# Given problem:
Rewrite the material starting with the line with "order: Ceramiales" and going on through the line with "collector number: 140", changing "collectors" to "collected by" and leaving everything else as it is.
## START Extracted material
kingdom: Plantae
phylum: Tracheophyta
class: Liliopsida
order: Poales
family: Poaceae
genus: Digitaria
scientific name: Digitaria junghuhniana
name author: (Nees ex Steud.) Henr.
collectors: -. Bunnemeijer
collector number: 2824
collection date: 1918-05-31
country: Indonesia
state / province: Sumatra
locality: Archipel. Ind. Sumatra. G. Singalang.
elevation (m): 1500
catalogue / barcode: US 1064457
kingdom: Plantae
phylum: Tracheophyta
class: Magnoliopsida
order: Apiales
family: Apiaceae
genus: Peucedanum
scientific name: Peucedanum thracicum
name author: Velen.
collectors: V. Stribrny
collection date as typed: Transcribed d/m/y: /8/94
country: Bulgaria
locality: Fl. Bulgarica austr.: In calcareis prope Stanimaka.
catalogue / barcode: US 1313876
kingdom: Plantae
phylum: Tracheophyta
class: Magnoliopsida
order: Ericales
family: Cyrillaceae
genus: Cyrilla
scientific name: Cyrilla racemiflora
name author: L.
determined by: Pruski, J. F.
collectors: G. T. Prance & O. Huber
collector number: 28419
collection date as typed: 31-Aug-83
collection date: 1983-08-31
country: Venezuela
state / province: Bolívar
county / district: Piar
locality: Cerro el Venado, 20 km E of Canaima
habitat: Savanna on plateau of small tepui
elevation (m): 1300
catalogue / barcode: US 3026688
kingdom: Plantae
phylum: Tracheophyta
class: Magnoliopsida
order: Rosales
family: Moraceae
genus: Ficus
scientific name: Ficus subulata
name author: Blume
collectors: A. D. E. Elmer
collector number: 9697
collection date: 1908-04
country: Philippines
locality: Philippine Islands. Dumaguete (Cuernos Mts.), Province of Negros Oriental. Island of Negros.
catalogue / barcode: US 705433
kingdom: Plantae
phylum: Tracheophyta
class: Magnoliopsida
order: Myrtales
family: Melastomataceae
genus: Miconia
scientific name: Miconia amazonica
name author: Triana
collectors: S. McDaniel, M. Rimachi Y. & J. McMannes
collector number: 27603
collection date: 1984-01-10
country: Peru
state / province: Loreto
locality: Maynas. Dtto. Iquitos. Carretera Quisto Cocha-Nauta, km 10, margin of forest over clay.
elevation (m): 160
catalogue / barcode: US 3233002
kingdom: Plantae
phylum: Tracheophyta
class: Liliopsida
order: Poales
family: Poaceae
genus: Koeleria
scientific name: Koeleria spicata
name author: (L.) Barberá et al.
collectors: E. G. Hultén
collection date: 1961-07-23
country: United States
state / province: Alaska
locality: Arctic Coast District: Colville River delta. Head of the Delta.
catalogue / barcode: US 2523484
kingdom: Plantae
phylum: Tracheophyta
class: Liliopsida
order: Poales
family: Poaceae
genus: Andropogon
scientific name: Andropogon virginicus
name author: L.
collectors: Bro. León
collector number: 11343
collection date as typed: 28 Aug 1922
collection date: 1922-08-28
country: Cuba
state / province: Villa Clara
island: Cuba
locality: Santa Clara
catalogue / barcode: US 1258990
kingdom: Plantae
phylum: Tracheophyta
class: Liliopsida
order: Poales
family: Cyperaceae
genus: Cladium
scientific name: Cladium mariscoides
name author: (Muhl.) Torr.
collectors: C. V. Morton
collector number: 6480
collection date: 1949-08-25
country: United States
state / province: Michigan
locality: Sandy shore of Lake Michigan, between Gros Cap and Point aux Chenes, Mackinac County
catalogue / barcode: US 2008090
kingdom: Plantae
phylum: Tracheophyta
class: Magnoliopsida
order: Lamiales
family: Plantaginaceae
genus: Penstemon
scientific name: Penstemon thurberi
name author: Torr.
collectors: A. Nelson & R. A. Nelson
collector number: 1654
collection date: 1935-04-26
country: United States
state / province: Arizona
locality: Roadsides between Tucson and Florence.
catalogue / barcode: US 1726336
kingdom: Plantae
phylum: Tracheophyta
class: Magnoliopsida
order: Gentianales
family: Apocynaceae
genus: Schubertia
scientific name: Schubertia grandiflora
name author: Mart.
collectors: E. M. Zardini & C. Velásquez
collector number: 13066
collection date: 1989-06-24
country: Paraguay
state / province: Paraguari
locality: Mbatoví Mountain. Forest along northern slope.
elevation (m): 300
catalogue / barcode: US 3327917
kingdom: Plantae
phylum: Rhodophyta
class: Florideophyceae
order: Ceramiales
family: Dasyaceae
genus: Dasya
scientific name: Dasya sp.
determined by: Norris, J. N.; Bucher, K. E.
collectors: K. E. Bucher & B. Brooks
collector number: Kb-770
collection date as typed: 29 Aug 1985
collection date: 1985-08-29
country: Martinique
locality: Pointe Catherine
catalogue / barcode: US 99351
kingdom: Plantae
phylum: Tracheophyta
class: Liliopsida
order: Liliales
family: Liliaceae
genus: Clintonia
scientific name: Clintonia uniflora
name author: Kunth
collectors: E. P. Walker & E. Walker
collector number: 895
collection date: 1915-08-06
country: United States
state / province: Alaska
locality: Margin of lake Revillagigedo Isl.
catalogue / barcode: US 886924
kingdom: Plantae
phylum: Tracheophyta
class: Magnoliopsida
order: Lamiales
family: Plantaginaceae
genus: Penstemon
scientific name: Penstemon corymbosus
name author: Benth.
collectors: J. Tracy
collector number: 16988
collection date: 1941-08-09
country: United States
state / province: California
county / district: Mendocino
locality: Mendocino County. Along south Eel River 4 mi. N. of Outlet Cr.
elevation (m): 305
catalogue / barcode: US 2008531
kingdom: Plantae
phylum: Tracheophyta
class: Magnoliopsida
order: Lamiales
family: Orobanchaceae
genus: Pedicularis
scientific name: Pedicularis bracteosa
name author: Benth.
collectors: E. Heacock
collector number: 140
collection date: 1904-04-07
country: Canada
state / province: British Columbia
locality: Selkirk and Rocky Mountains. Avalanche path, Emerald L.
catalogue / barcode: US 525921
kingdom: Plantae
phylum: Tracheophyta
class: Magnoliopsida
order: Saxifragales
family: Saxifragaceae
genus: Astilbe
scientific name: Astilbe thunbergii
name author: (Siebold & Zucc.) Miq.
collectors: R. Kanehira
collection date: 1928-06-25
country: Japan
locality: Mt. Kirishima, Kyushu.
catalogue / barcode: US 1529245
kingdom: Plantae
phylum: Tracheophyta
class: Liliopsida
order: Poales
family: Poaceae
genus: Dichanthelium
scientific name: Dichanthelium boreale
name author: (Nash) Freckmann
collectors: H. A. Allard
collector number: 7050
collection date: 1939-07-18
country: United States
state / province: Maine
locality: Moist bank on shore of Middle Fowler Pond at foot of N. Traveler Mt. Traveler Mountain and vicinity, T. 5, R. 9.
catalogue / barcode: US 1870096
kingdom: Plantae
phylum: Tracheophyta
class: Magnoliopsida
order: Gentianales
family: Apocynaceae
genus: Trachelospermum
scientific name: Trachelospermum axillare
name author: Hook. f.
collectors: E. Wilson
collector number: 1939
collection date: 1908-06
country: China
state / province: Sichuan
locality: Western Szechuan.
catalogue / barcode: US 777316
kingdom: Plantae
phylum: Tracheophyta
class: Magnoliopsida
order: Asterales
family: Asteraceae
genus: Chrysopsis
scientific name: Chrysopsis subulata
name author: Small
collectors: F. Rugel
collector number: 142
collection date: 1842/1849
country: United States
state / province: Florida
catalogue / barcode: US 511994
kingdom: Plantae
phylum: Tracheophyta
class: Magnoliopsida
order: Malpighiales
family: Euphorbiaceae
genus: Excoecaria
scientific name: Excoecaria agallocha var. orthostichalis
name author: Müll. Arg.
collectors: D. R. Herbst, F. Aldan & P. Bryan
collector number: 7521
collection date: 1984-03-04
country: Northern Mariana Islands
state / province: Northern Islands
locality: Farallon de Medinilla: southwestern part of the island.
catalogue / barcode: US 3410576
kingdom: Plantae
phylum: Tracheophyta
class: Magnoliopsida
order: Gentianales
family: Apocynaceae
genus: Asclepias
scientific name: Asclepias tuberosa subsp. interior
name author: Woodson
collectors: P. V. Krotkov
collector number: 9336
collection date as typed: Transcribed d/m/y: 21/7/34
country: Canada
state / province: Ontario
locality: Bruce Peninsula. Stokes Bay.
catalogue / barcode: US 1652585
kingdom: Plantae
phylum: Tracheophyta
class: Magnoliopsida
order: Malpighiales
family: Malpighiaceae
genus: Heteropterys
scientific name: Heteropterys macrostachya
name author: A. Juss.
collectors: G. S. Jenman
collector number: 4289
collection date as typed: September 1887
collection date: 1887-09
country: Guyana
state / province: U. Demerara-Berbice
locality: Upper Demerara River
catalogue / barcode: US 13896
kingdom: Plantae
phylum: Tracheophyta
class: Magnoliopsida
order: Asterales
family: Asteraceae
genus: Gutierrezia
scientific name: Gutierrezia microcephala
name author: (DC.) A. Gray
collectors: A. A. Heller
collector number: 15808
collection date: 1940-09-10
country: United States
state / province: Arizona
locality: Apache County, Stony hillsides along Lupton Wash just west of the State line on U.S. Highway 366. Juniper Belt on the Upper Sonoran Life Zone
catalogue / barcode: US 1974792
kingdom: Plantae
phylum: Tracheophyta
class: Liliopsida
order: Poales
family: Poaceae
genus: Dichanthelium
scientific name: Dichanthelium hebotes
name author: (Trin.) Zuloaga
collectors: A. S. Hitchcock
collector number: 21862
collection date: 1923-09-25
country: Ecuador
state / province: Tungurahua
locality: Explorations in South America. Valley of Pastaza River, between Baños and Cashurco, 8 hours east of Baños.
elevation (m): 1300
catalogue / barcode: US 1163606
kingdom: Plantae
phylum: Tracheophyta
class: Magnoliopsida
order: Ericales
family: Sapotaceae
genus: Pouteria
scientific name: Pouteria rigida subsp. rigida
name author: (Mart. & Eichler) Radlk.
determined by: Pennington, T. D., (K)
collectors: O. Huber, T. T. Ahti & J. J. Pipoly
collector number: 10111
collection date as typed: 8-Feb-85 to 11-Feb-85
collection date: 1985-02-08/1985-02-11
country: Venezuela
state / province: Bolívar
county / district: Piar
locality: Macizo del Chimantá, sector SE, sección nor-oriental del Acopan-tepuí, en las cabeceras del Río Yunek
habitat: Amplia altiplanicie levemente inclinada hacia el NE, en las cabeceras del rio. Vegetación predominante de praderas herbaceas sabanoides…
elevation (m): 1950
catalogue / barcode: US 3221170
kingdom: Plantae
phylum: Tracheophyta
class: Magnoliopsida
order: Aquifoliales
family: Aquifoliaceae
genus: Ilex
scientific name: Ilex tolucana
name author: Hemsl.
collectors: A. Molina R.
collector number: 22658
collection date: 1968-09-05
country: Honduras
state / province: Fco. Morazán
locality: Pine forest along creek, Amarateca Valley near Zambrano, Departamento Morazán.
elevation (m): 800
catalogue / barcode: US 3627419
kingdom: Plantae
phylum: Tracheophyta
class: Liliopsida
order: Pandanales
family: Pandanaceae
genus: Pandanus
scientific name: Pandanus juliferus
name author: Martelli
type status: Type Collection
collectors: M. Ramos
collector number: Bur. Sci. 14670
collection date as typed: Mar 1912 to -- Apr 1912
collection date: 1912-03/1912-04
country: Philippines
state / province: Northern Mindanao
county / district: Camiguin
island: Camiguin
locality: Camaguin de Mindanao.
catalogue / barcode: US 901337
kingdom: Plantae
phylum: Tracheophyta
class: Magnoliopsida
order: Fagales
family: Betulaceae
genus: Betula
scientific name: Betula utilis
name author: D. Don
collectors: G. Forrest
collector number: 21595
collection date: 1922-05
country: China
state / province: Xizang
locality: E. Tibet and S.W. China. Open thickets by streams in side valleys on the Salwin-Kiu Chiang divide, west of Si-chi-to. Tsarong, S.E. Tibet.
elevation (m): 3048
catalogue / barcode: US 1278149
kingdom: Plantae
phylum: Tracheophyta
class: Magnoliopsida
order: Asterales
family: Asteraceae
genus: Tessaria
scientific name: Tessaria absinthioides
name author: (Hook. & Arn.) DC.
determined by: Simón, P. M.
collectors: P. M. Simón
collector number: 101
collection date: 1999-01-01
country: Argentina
## END Extracted material
# Solution below:
order: Ceramiales
family: Dasyaceae
genus: Dasya
scientific name: Dasya sp.
determined by: Norris, J. N.; Bucher, K. E.
collected by: K. E. Bucher & B. Brooks
collector number: Kb-770
collection date as typed: 29 Aug 1985
collection date: 1985-08-29
country: Martinique
locality: Pointe Catherine
catalogue / barcode: US 99351
kingdom: Plantae
phylum: Tracheophyta
class: Liliopsida
order: Liliales
family: Liliaceae
genus: Clintonia
scientific name: Clintonia uniflora
name author: Kunth
collected by: E. P. Walker & E. Walker
collector number: 895
collection date: 1915-08-06
country: United States
state / province: Alaska
locality: Margin of lake Revillagigedo Isl.
catalogue / barcode: US 886924
kingdom: Plantae
phylum: Tracheophyta
class: Magnoliopsida
order: Lamiales
family: Plantaginaceae
genus: Penstemon
scientific name: Penstemon corymbosus
name author: Benth.
collected by: J. Tracy
collector number: 16988
collection date: 1941-08-09
country: United States
state / province: California
county / district: Mendocino
locality: Mendocino County. Along south Eel River 4 mi. N. of Outlet Cr.
elevation (m): 305
catalogue / barcode: US 2008531
kingdom: Plantae
phylum: Tracheophyta
class: Magnoliopsida
order: Lamiales
family: Orobanchaceae
genus: Pedicularis
scientific name: Pedicularis bracteosa
name author: Benth.
collected by: E. Heacock
collector number: 140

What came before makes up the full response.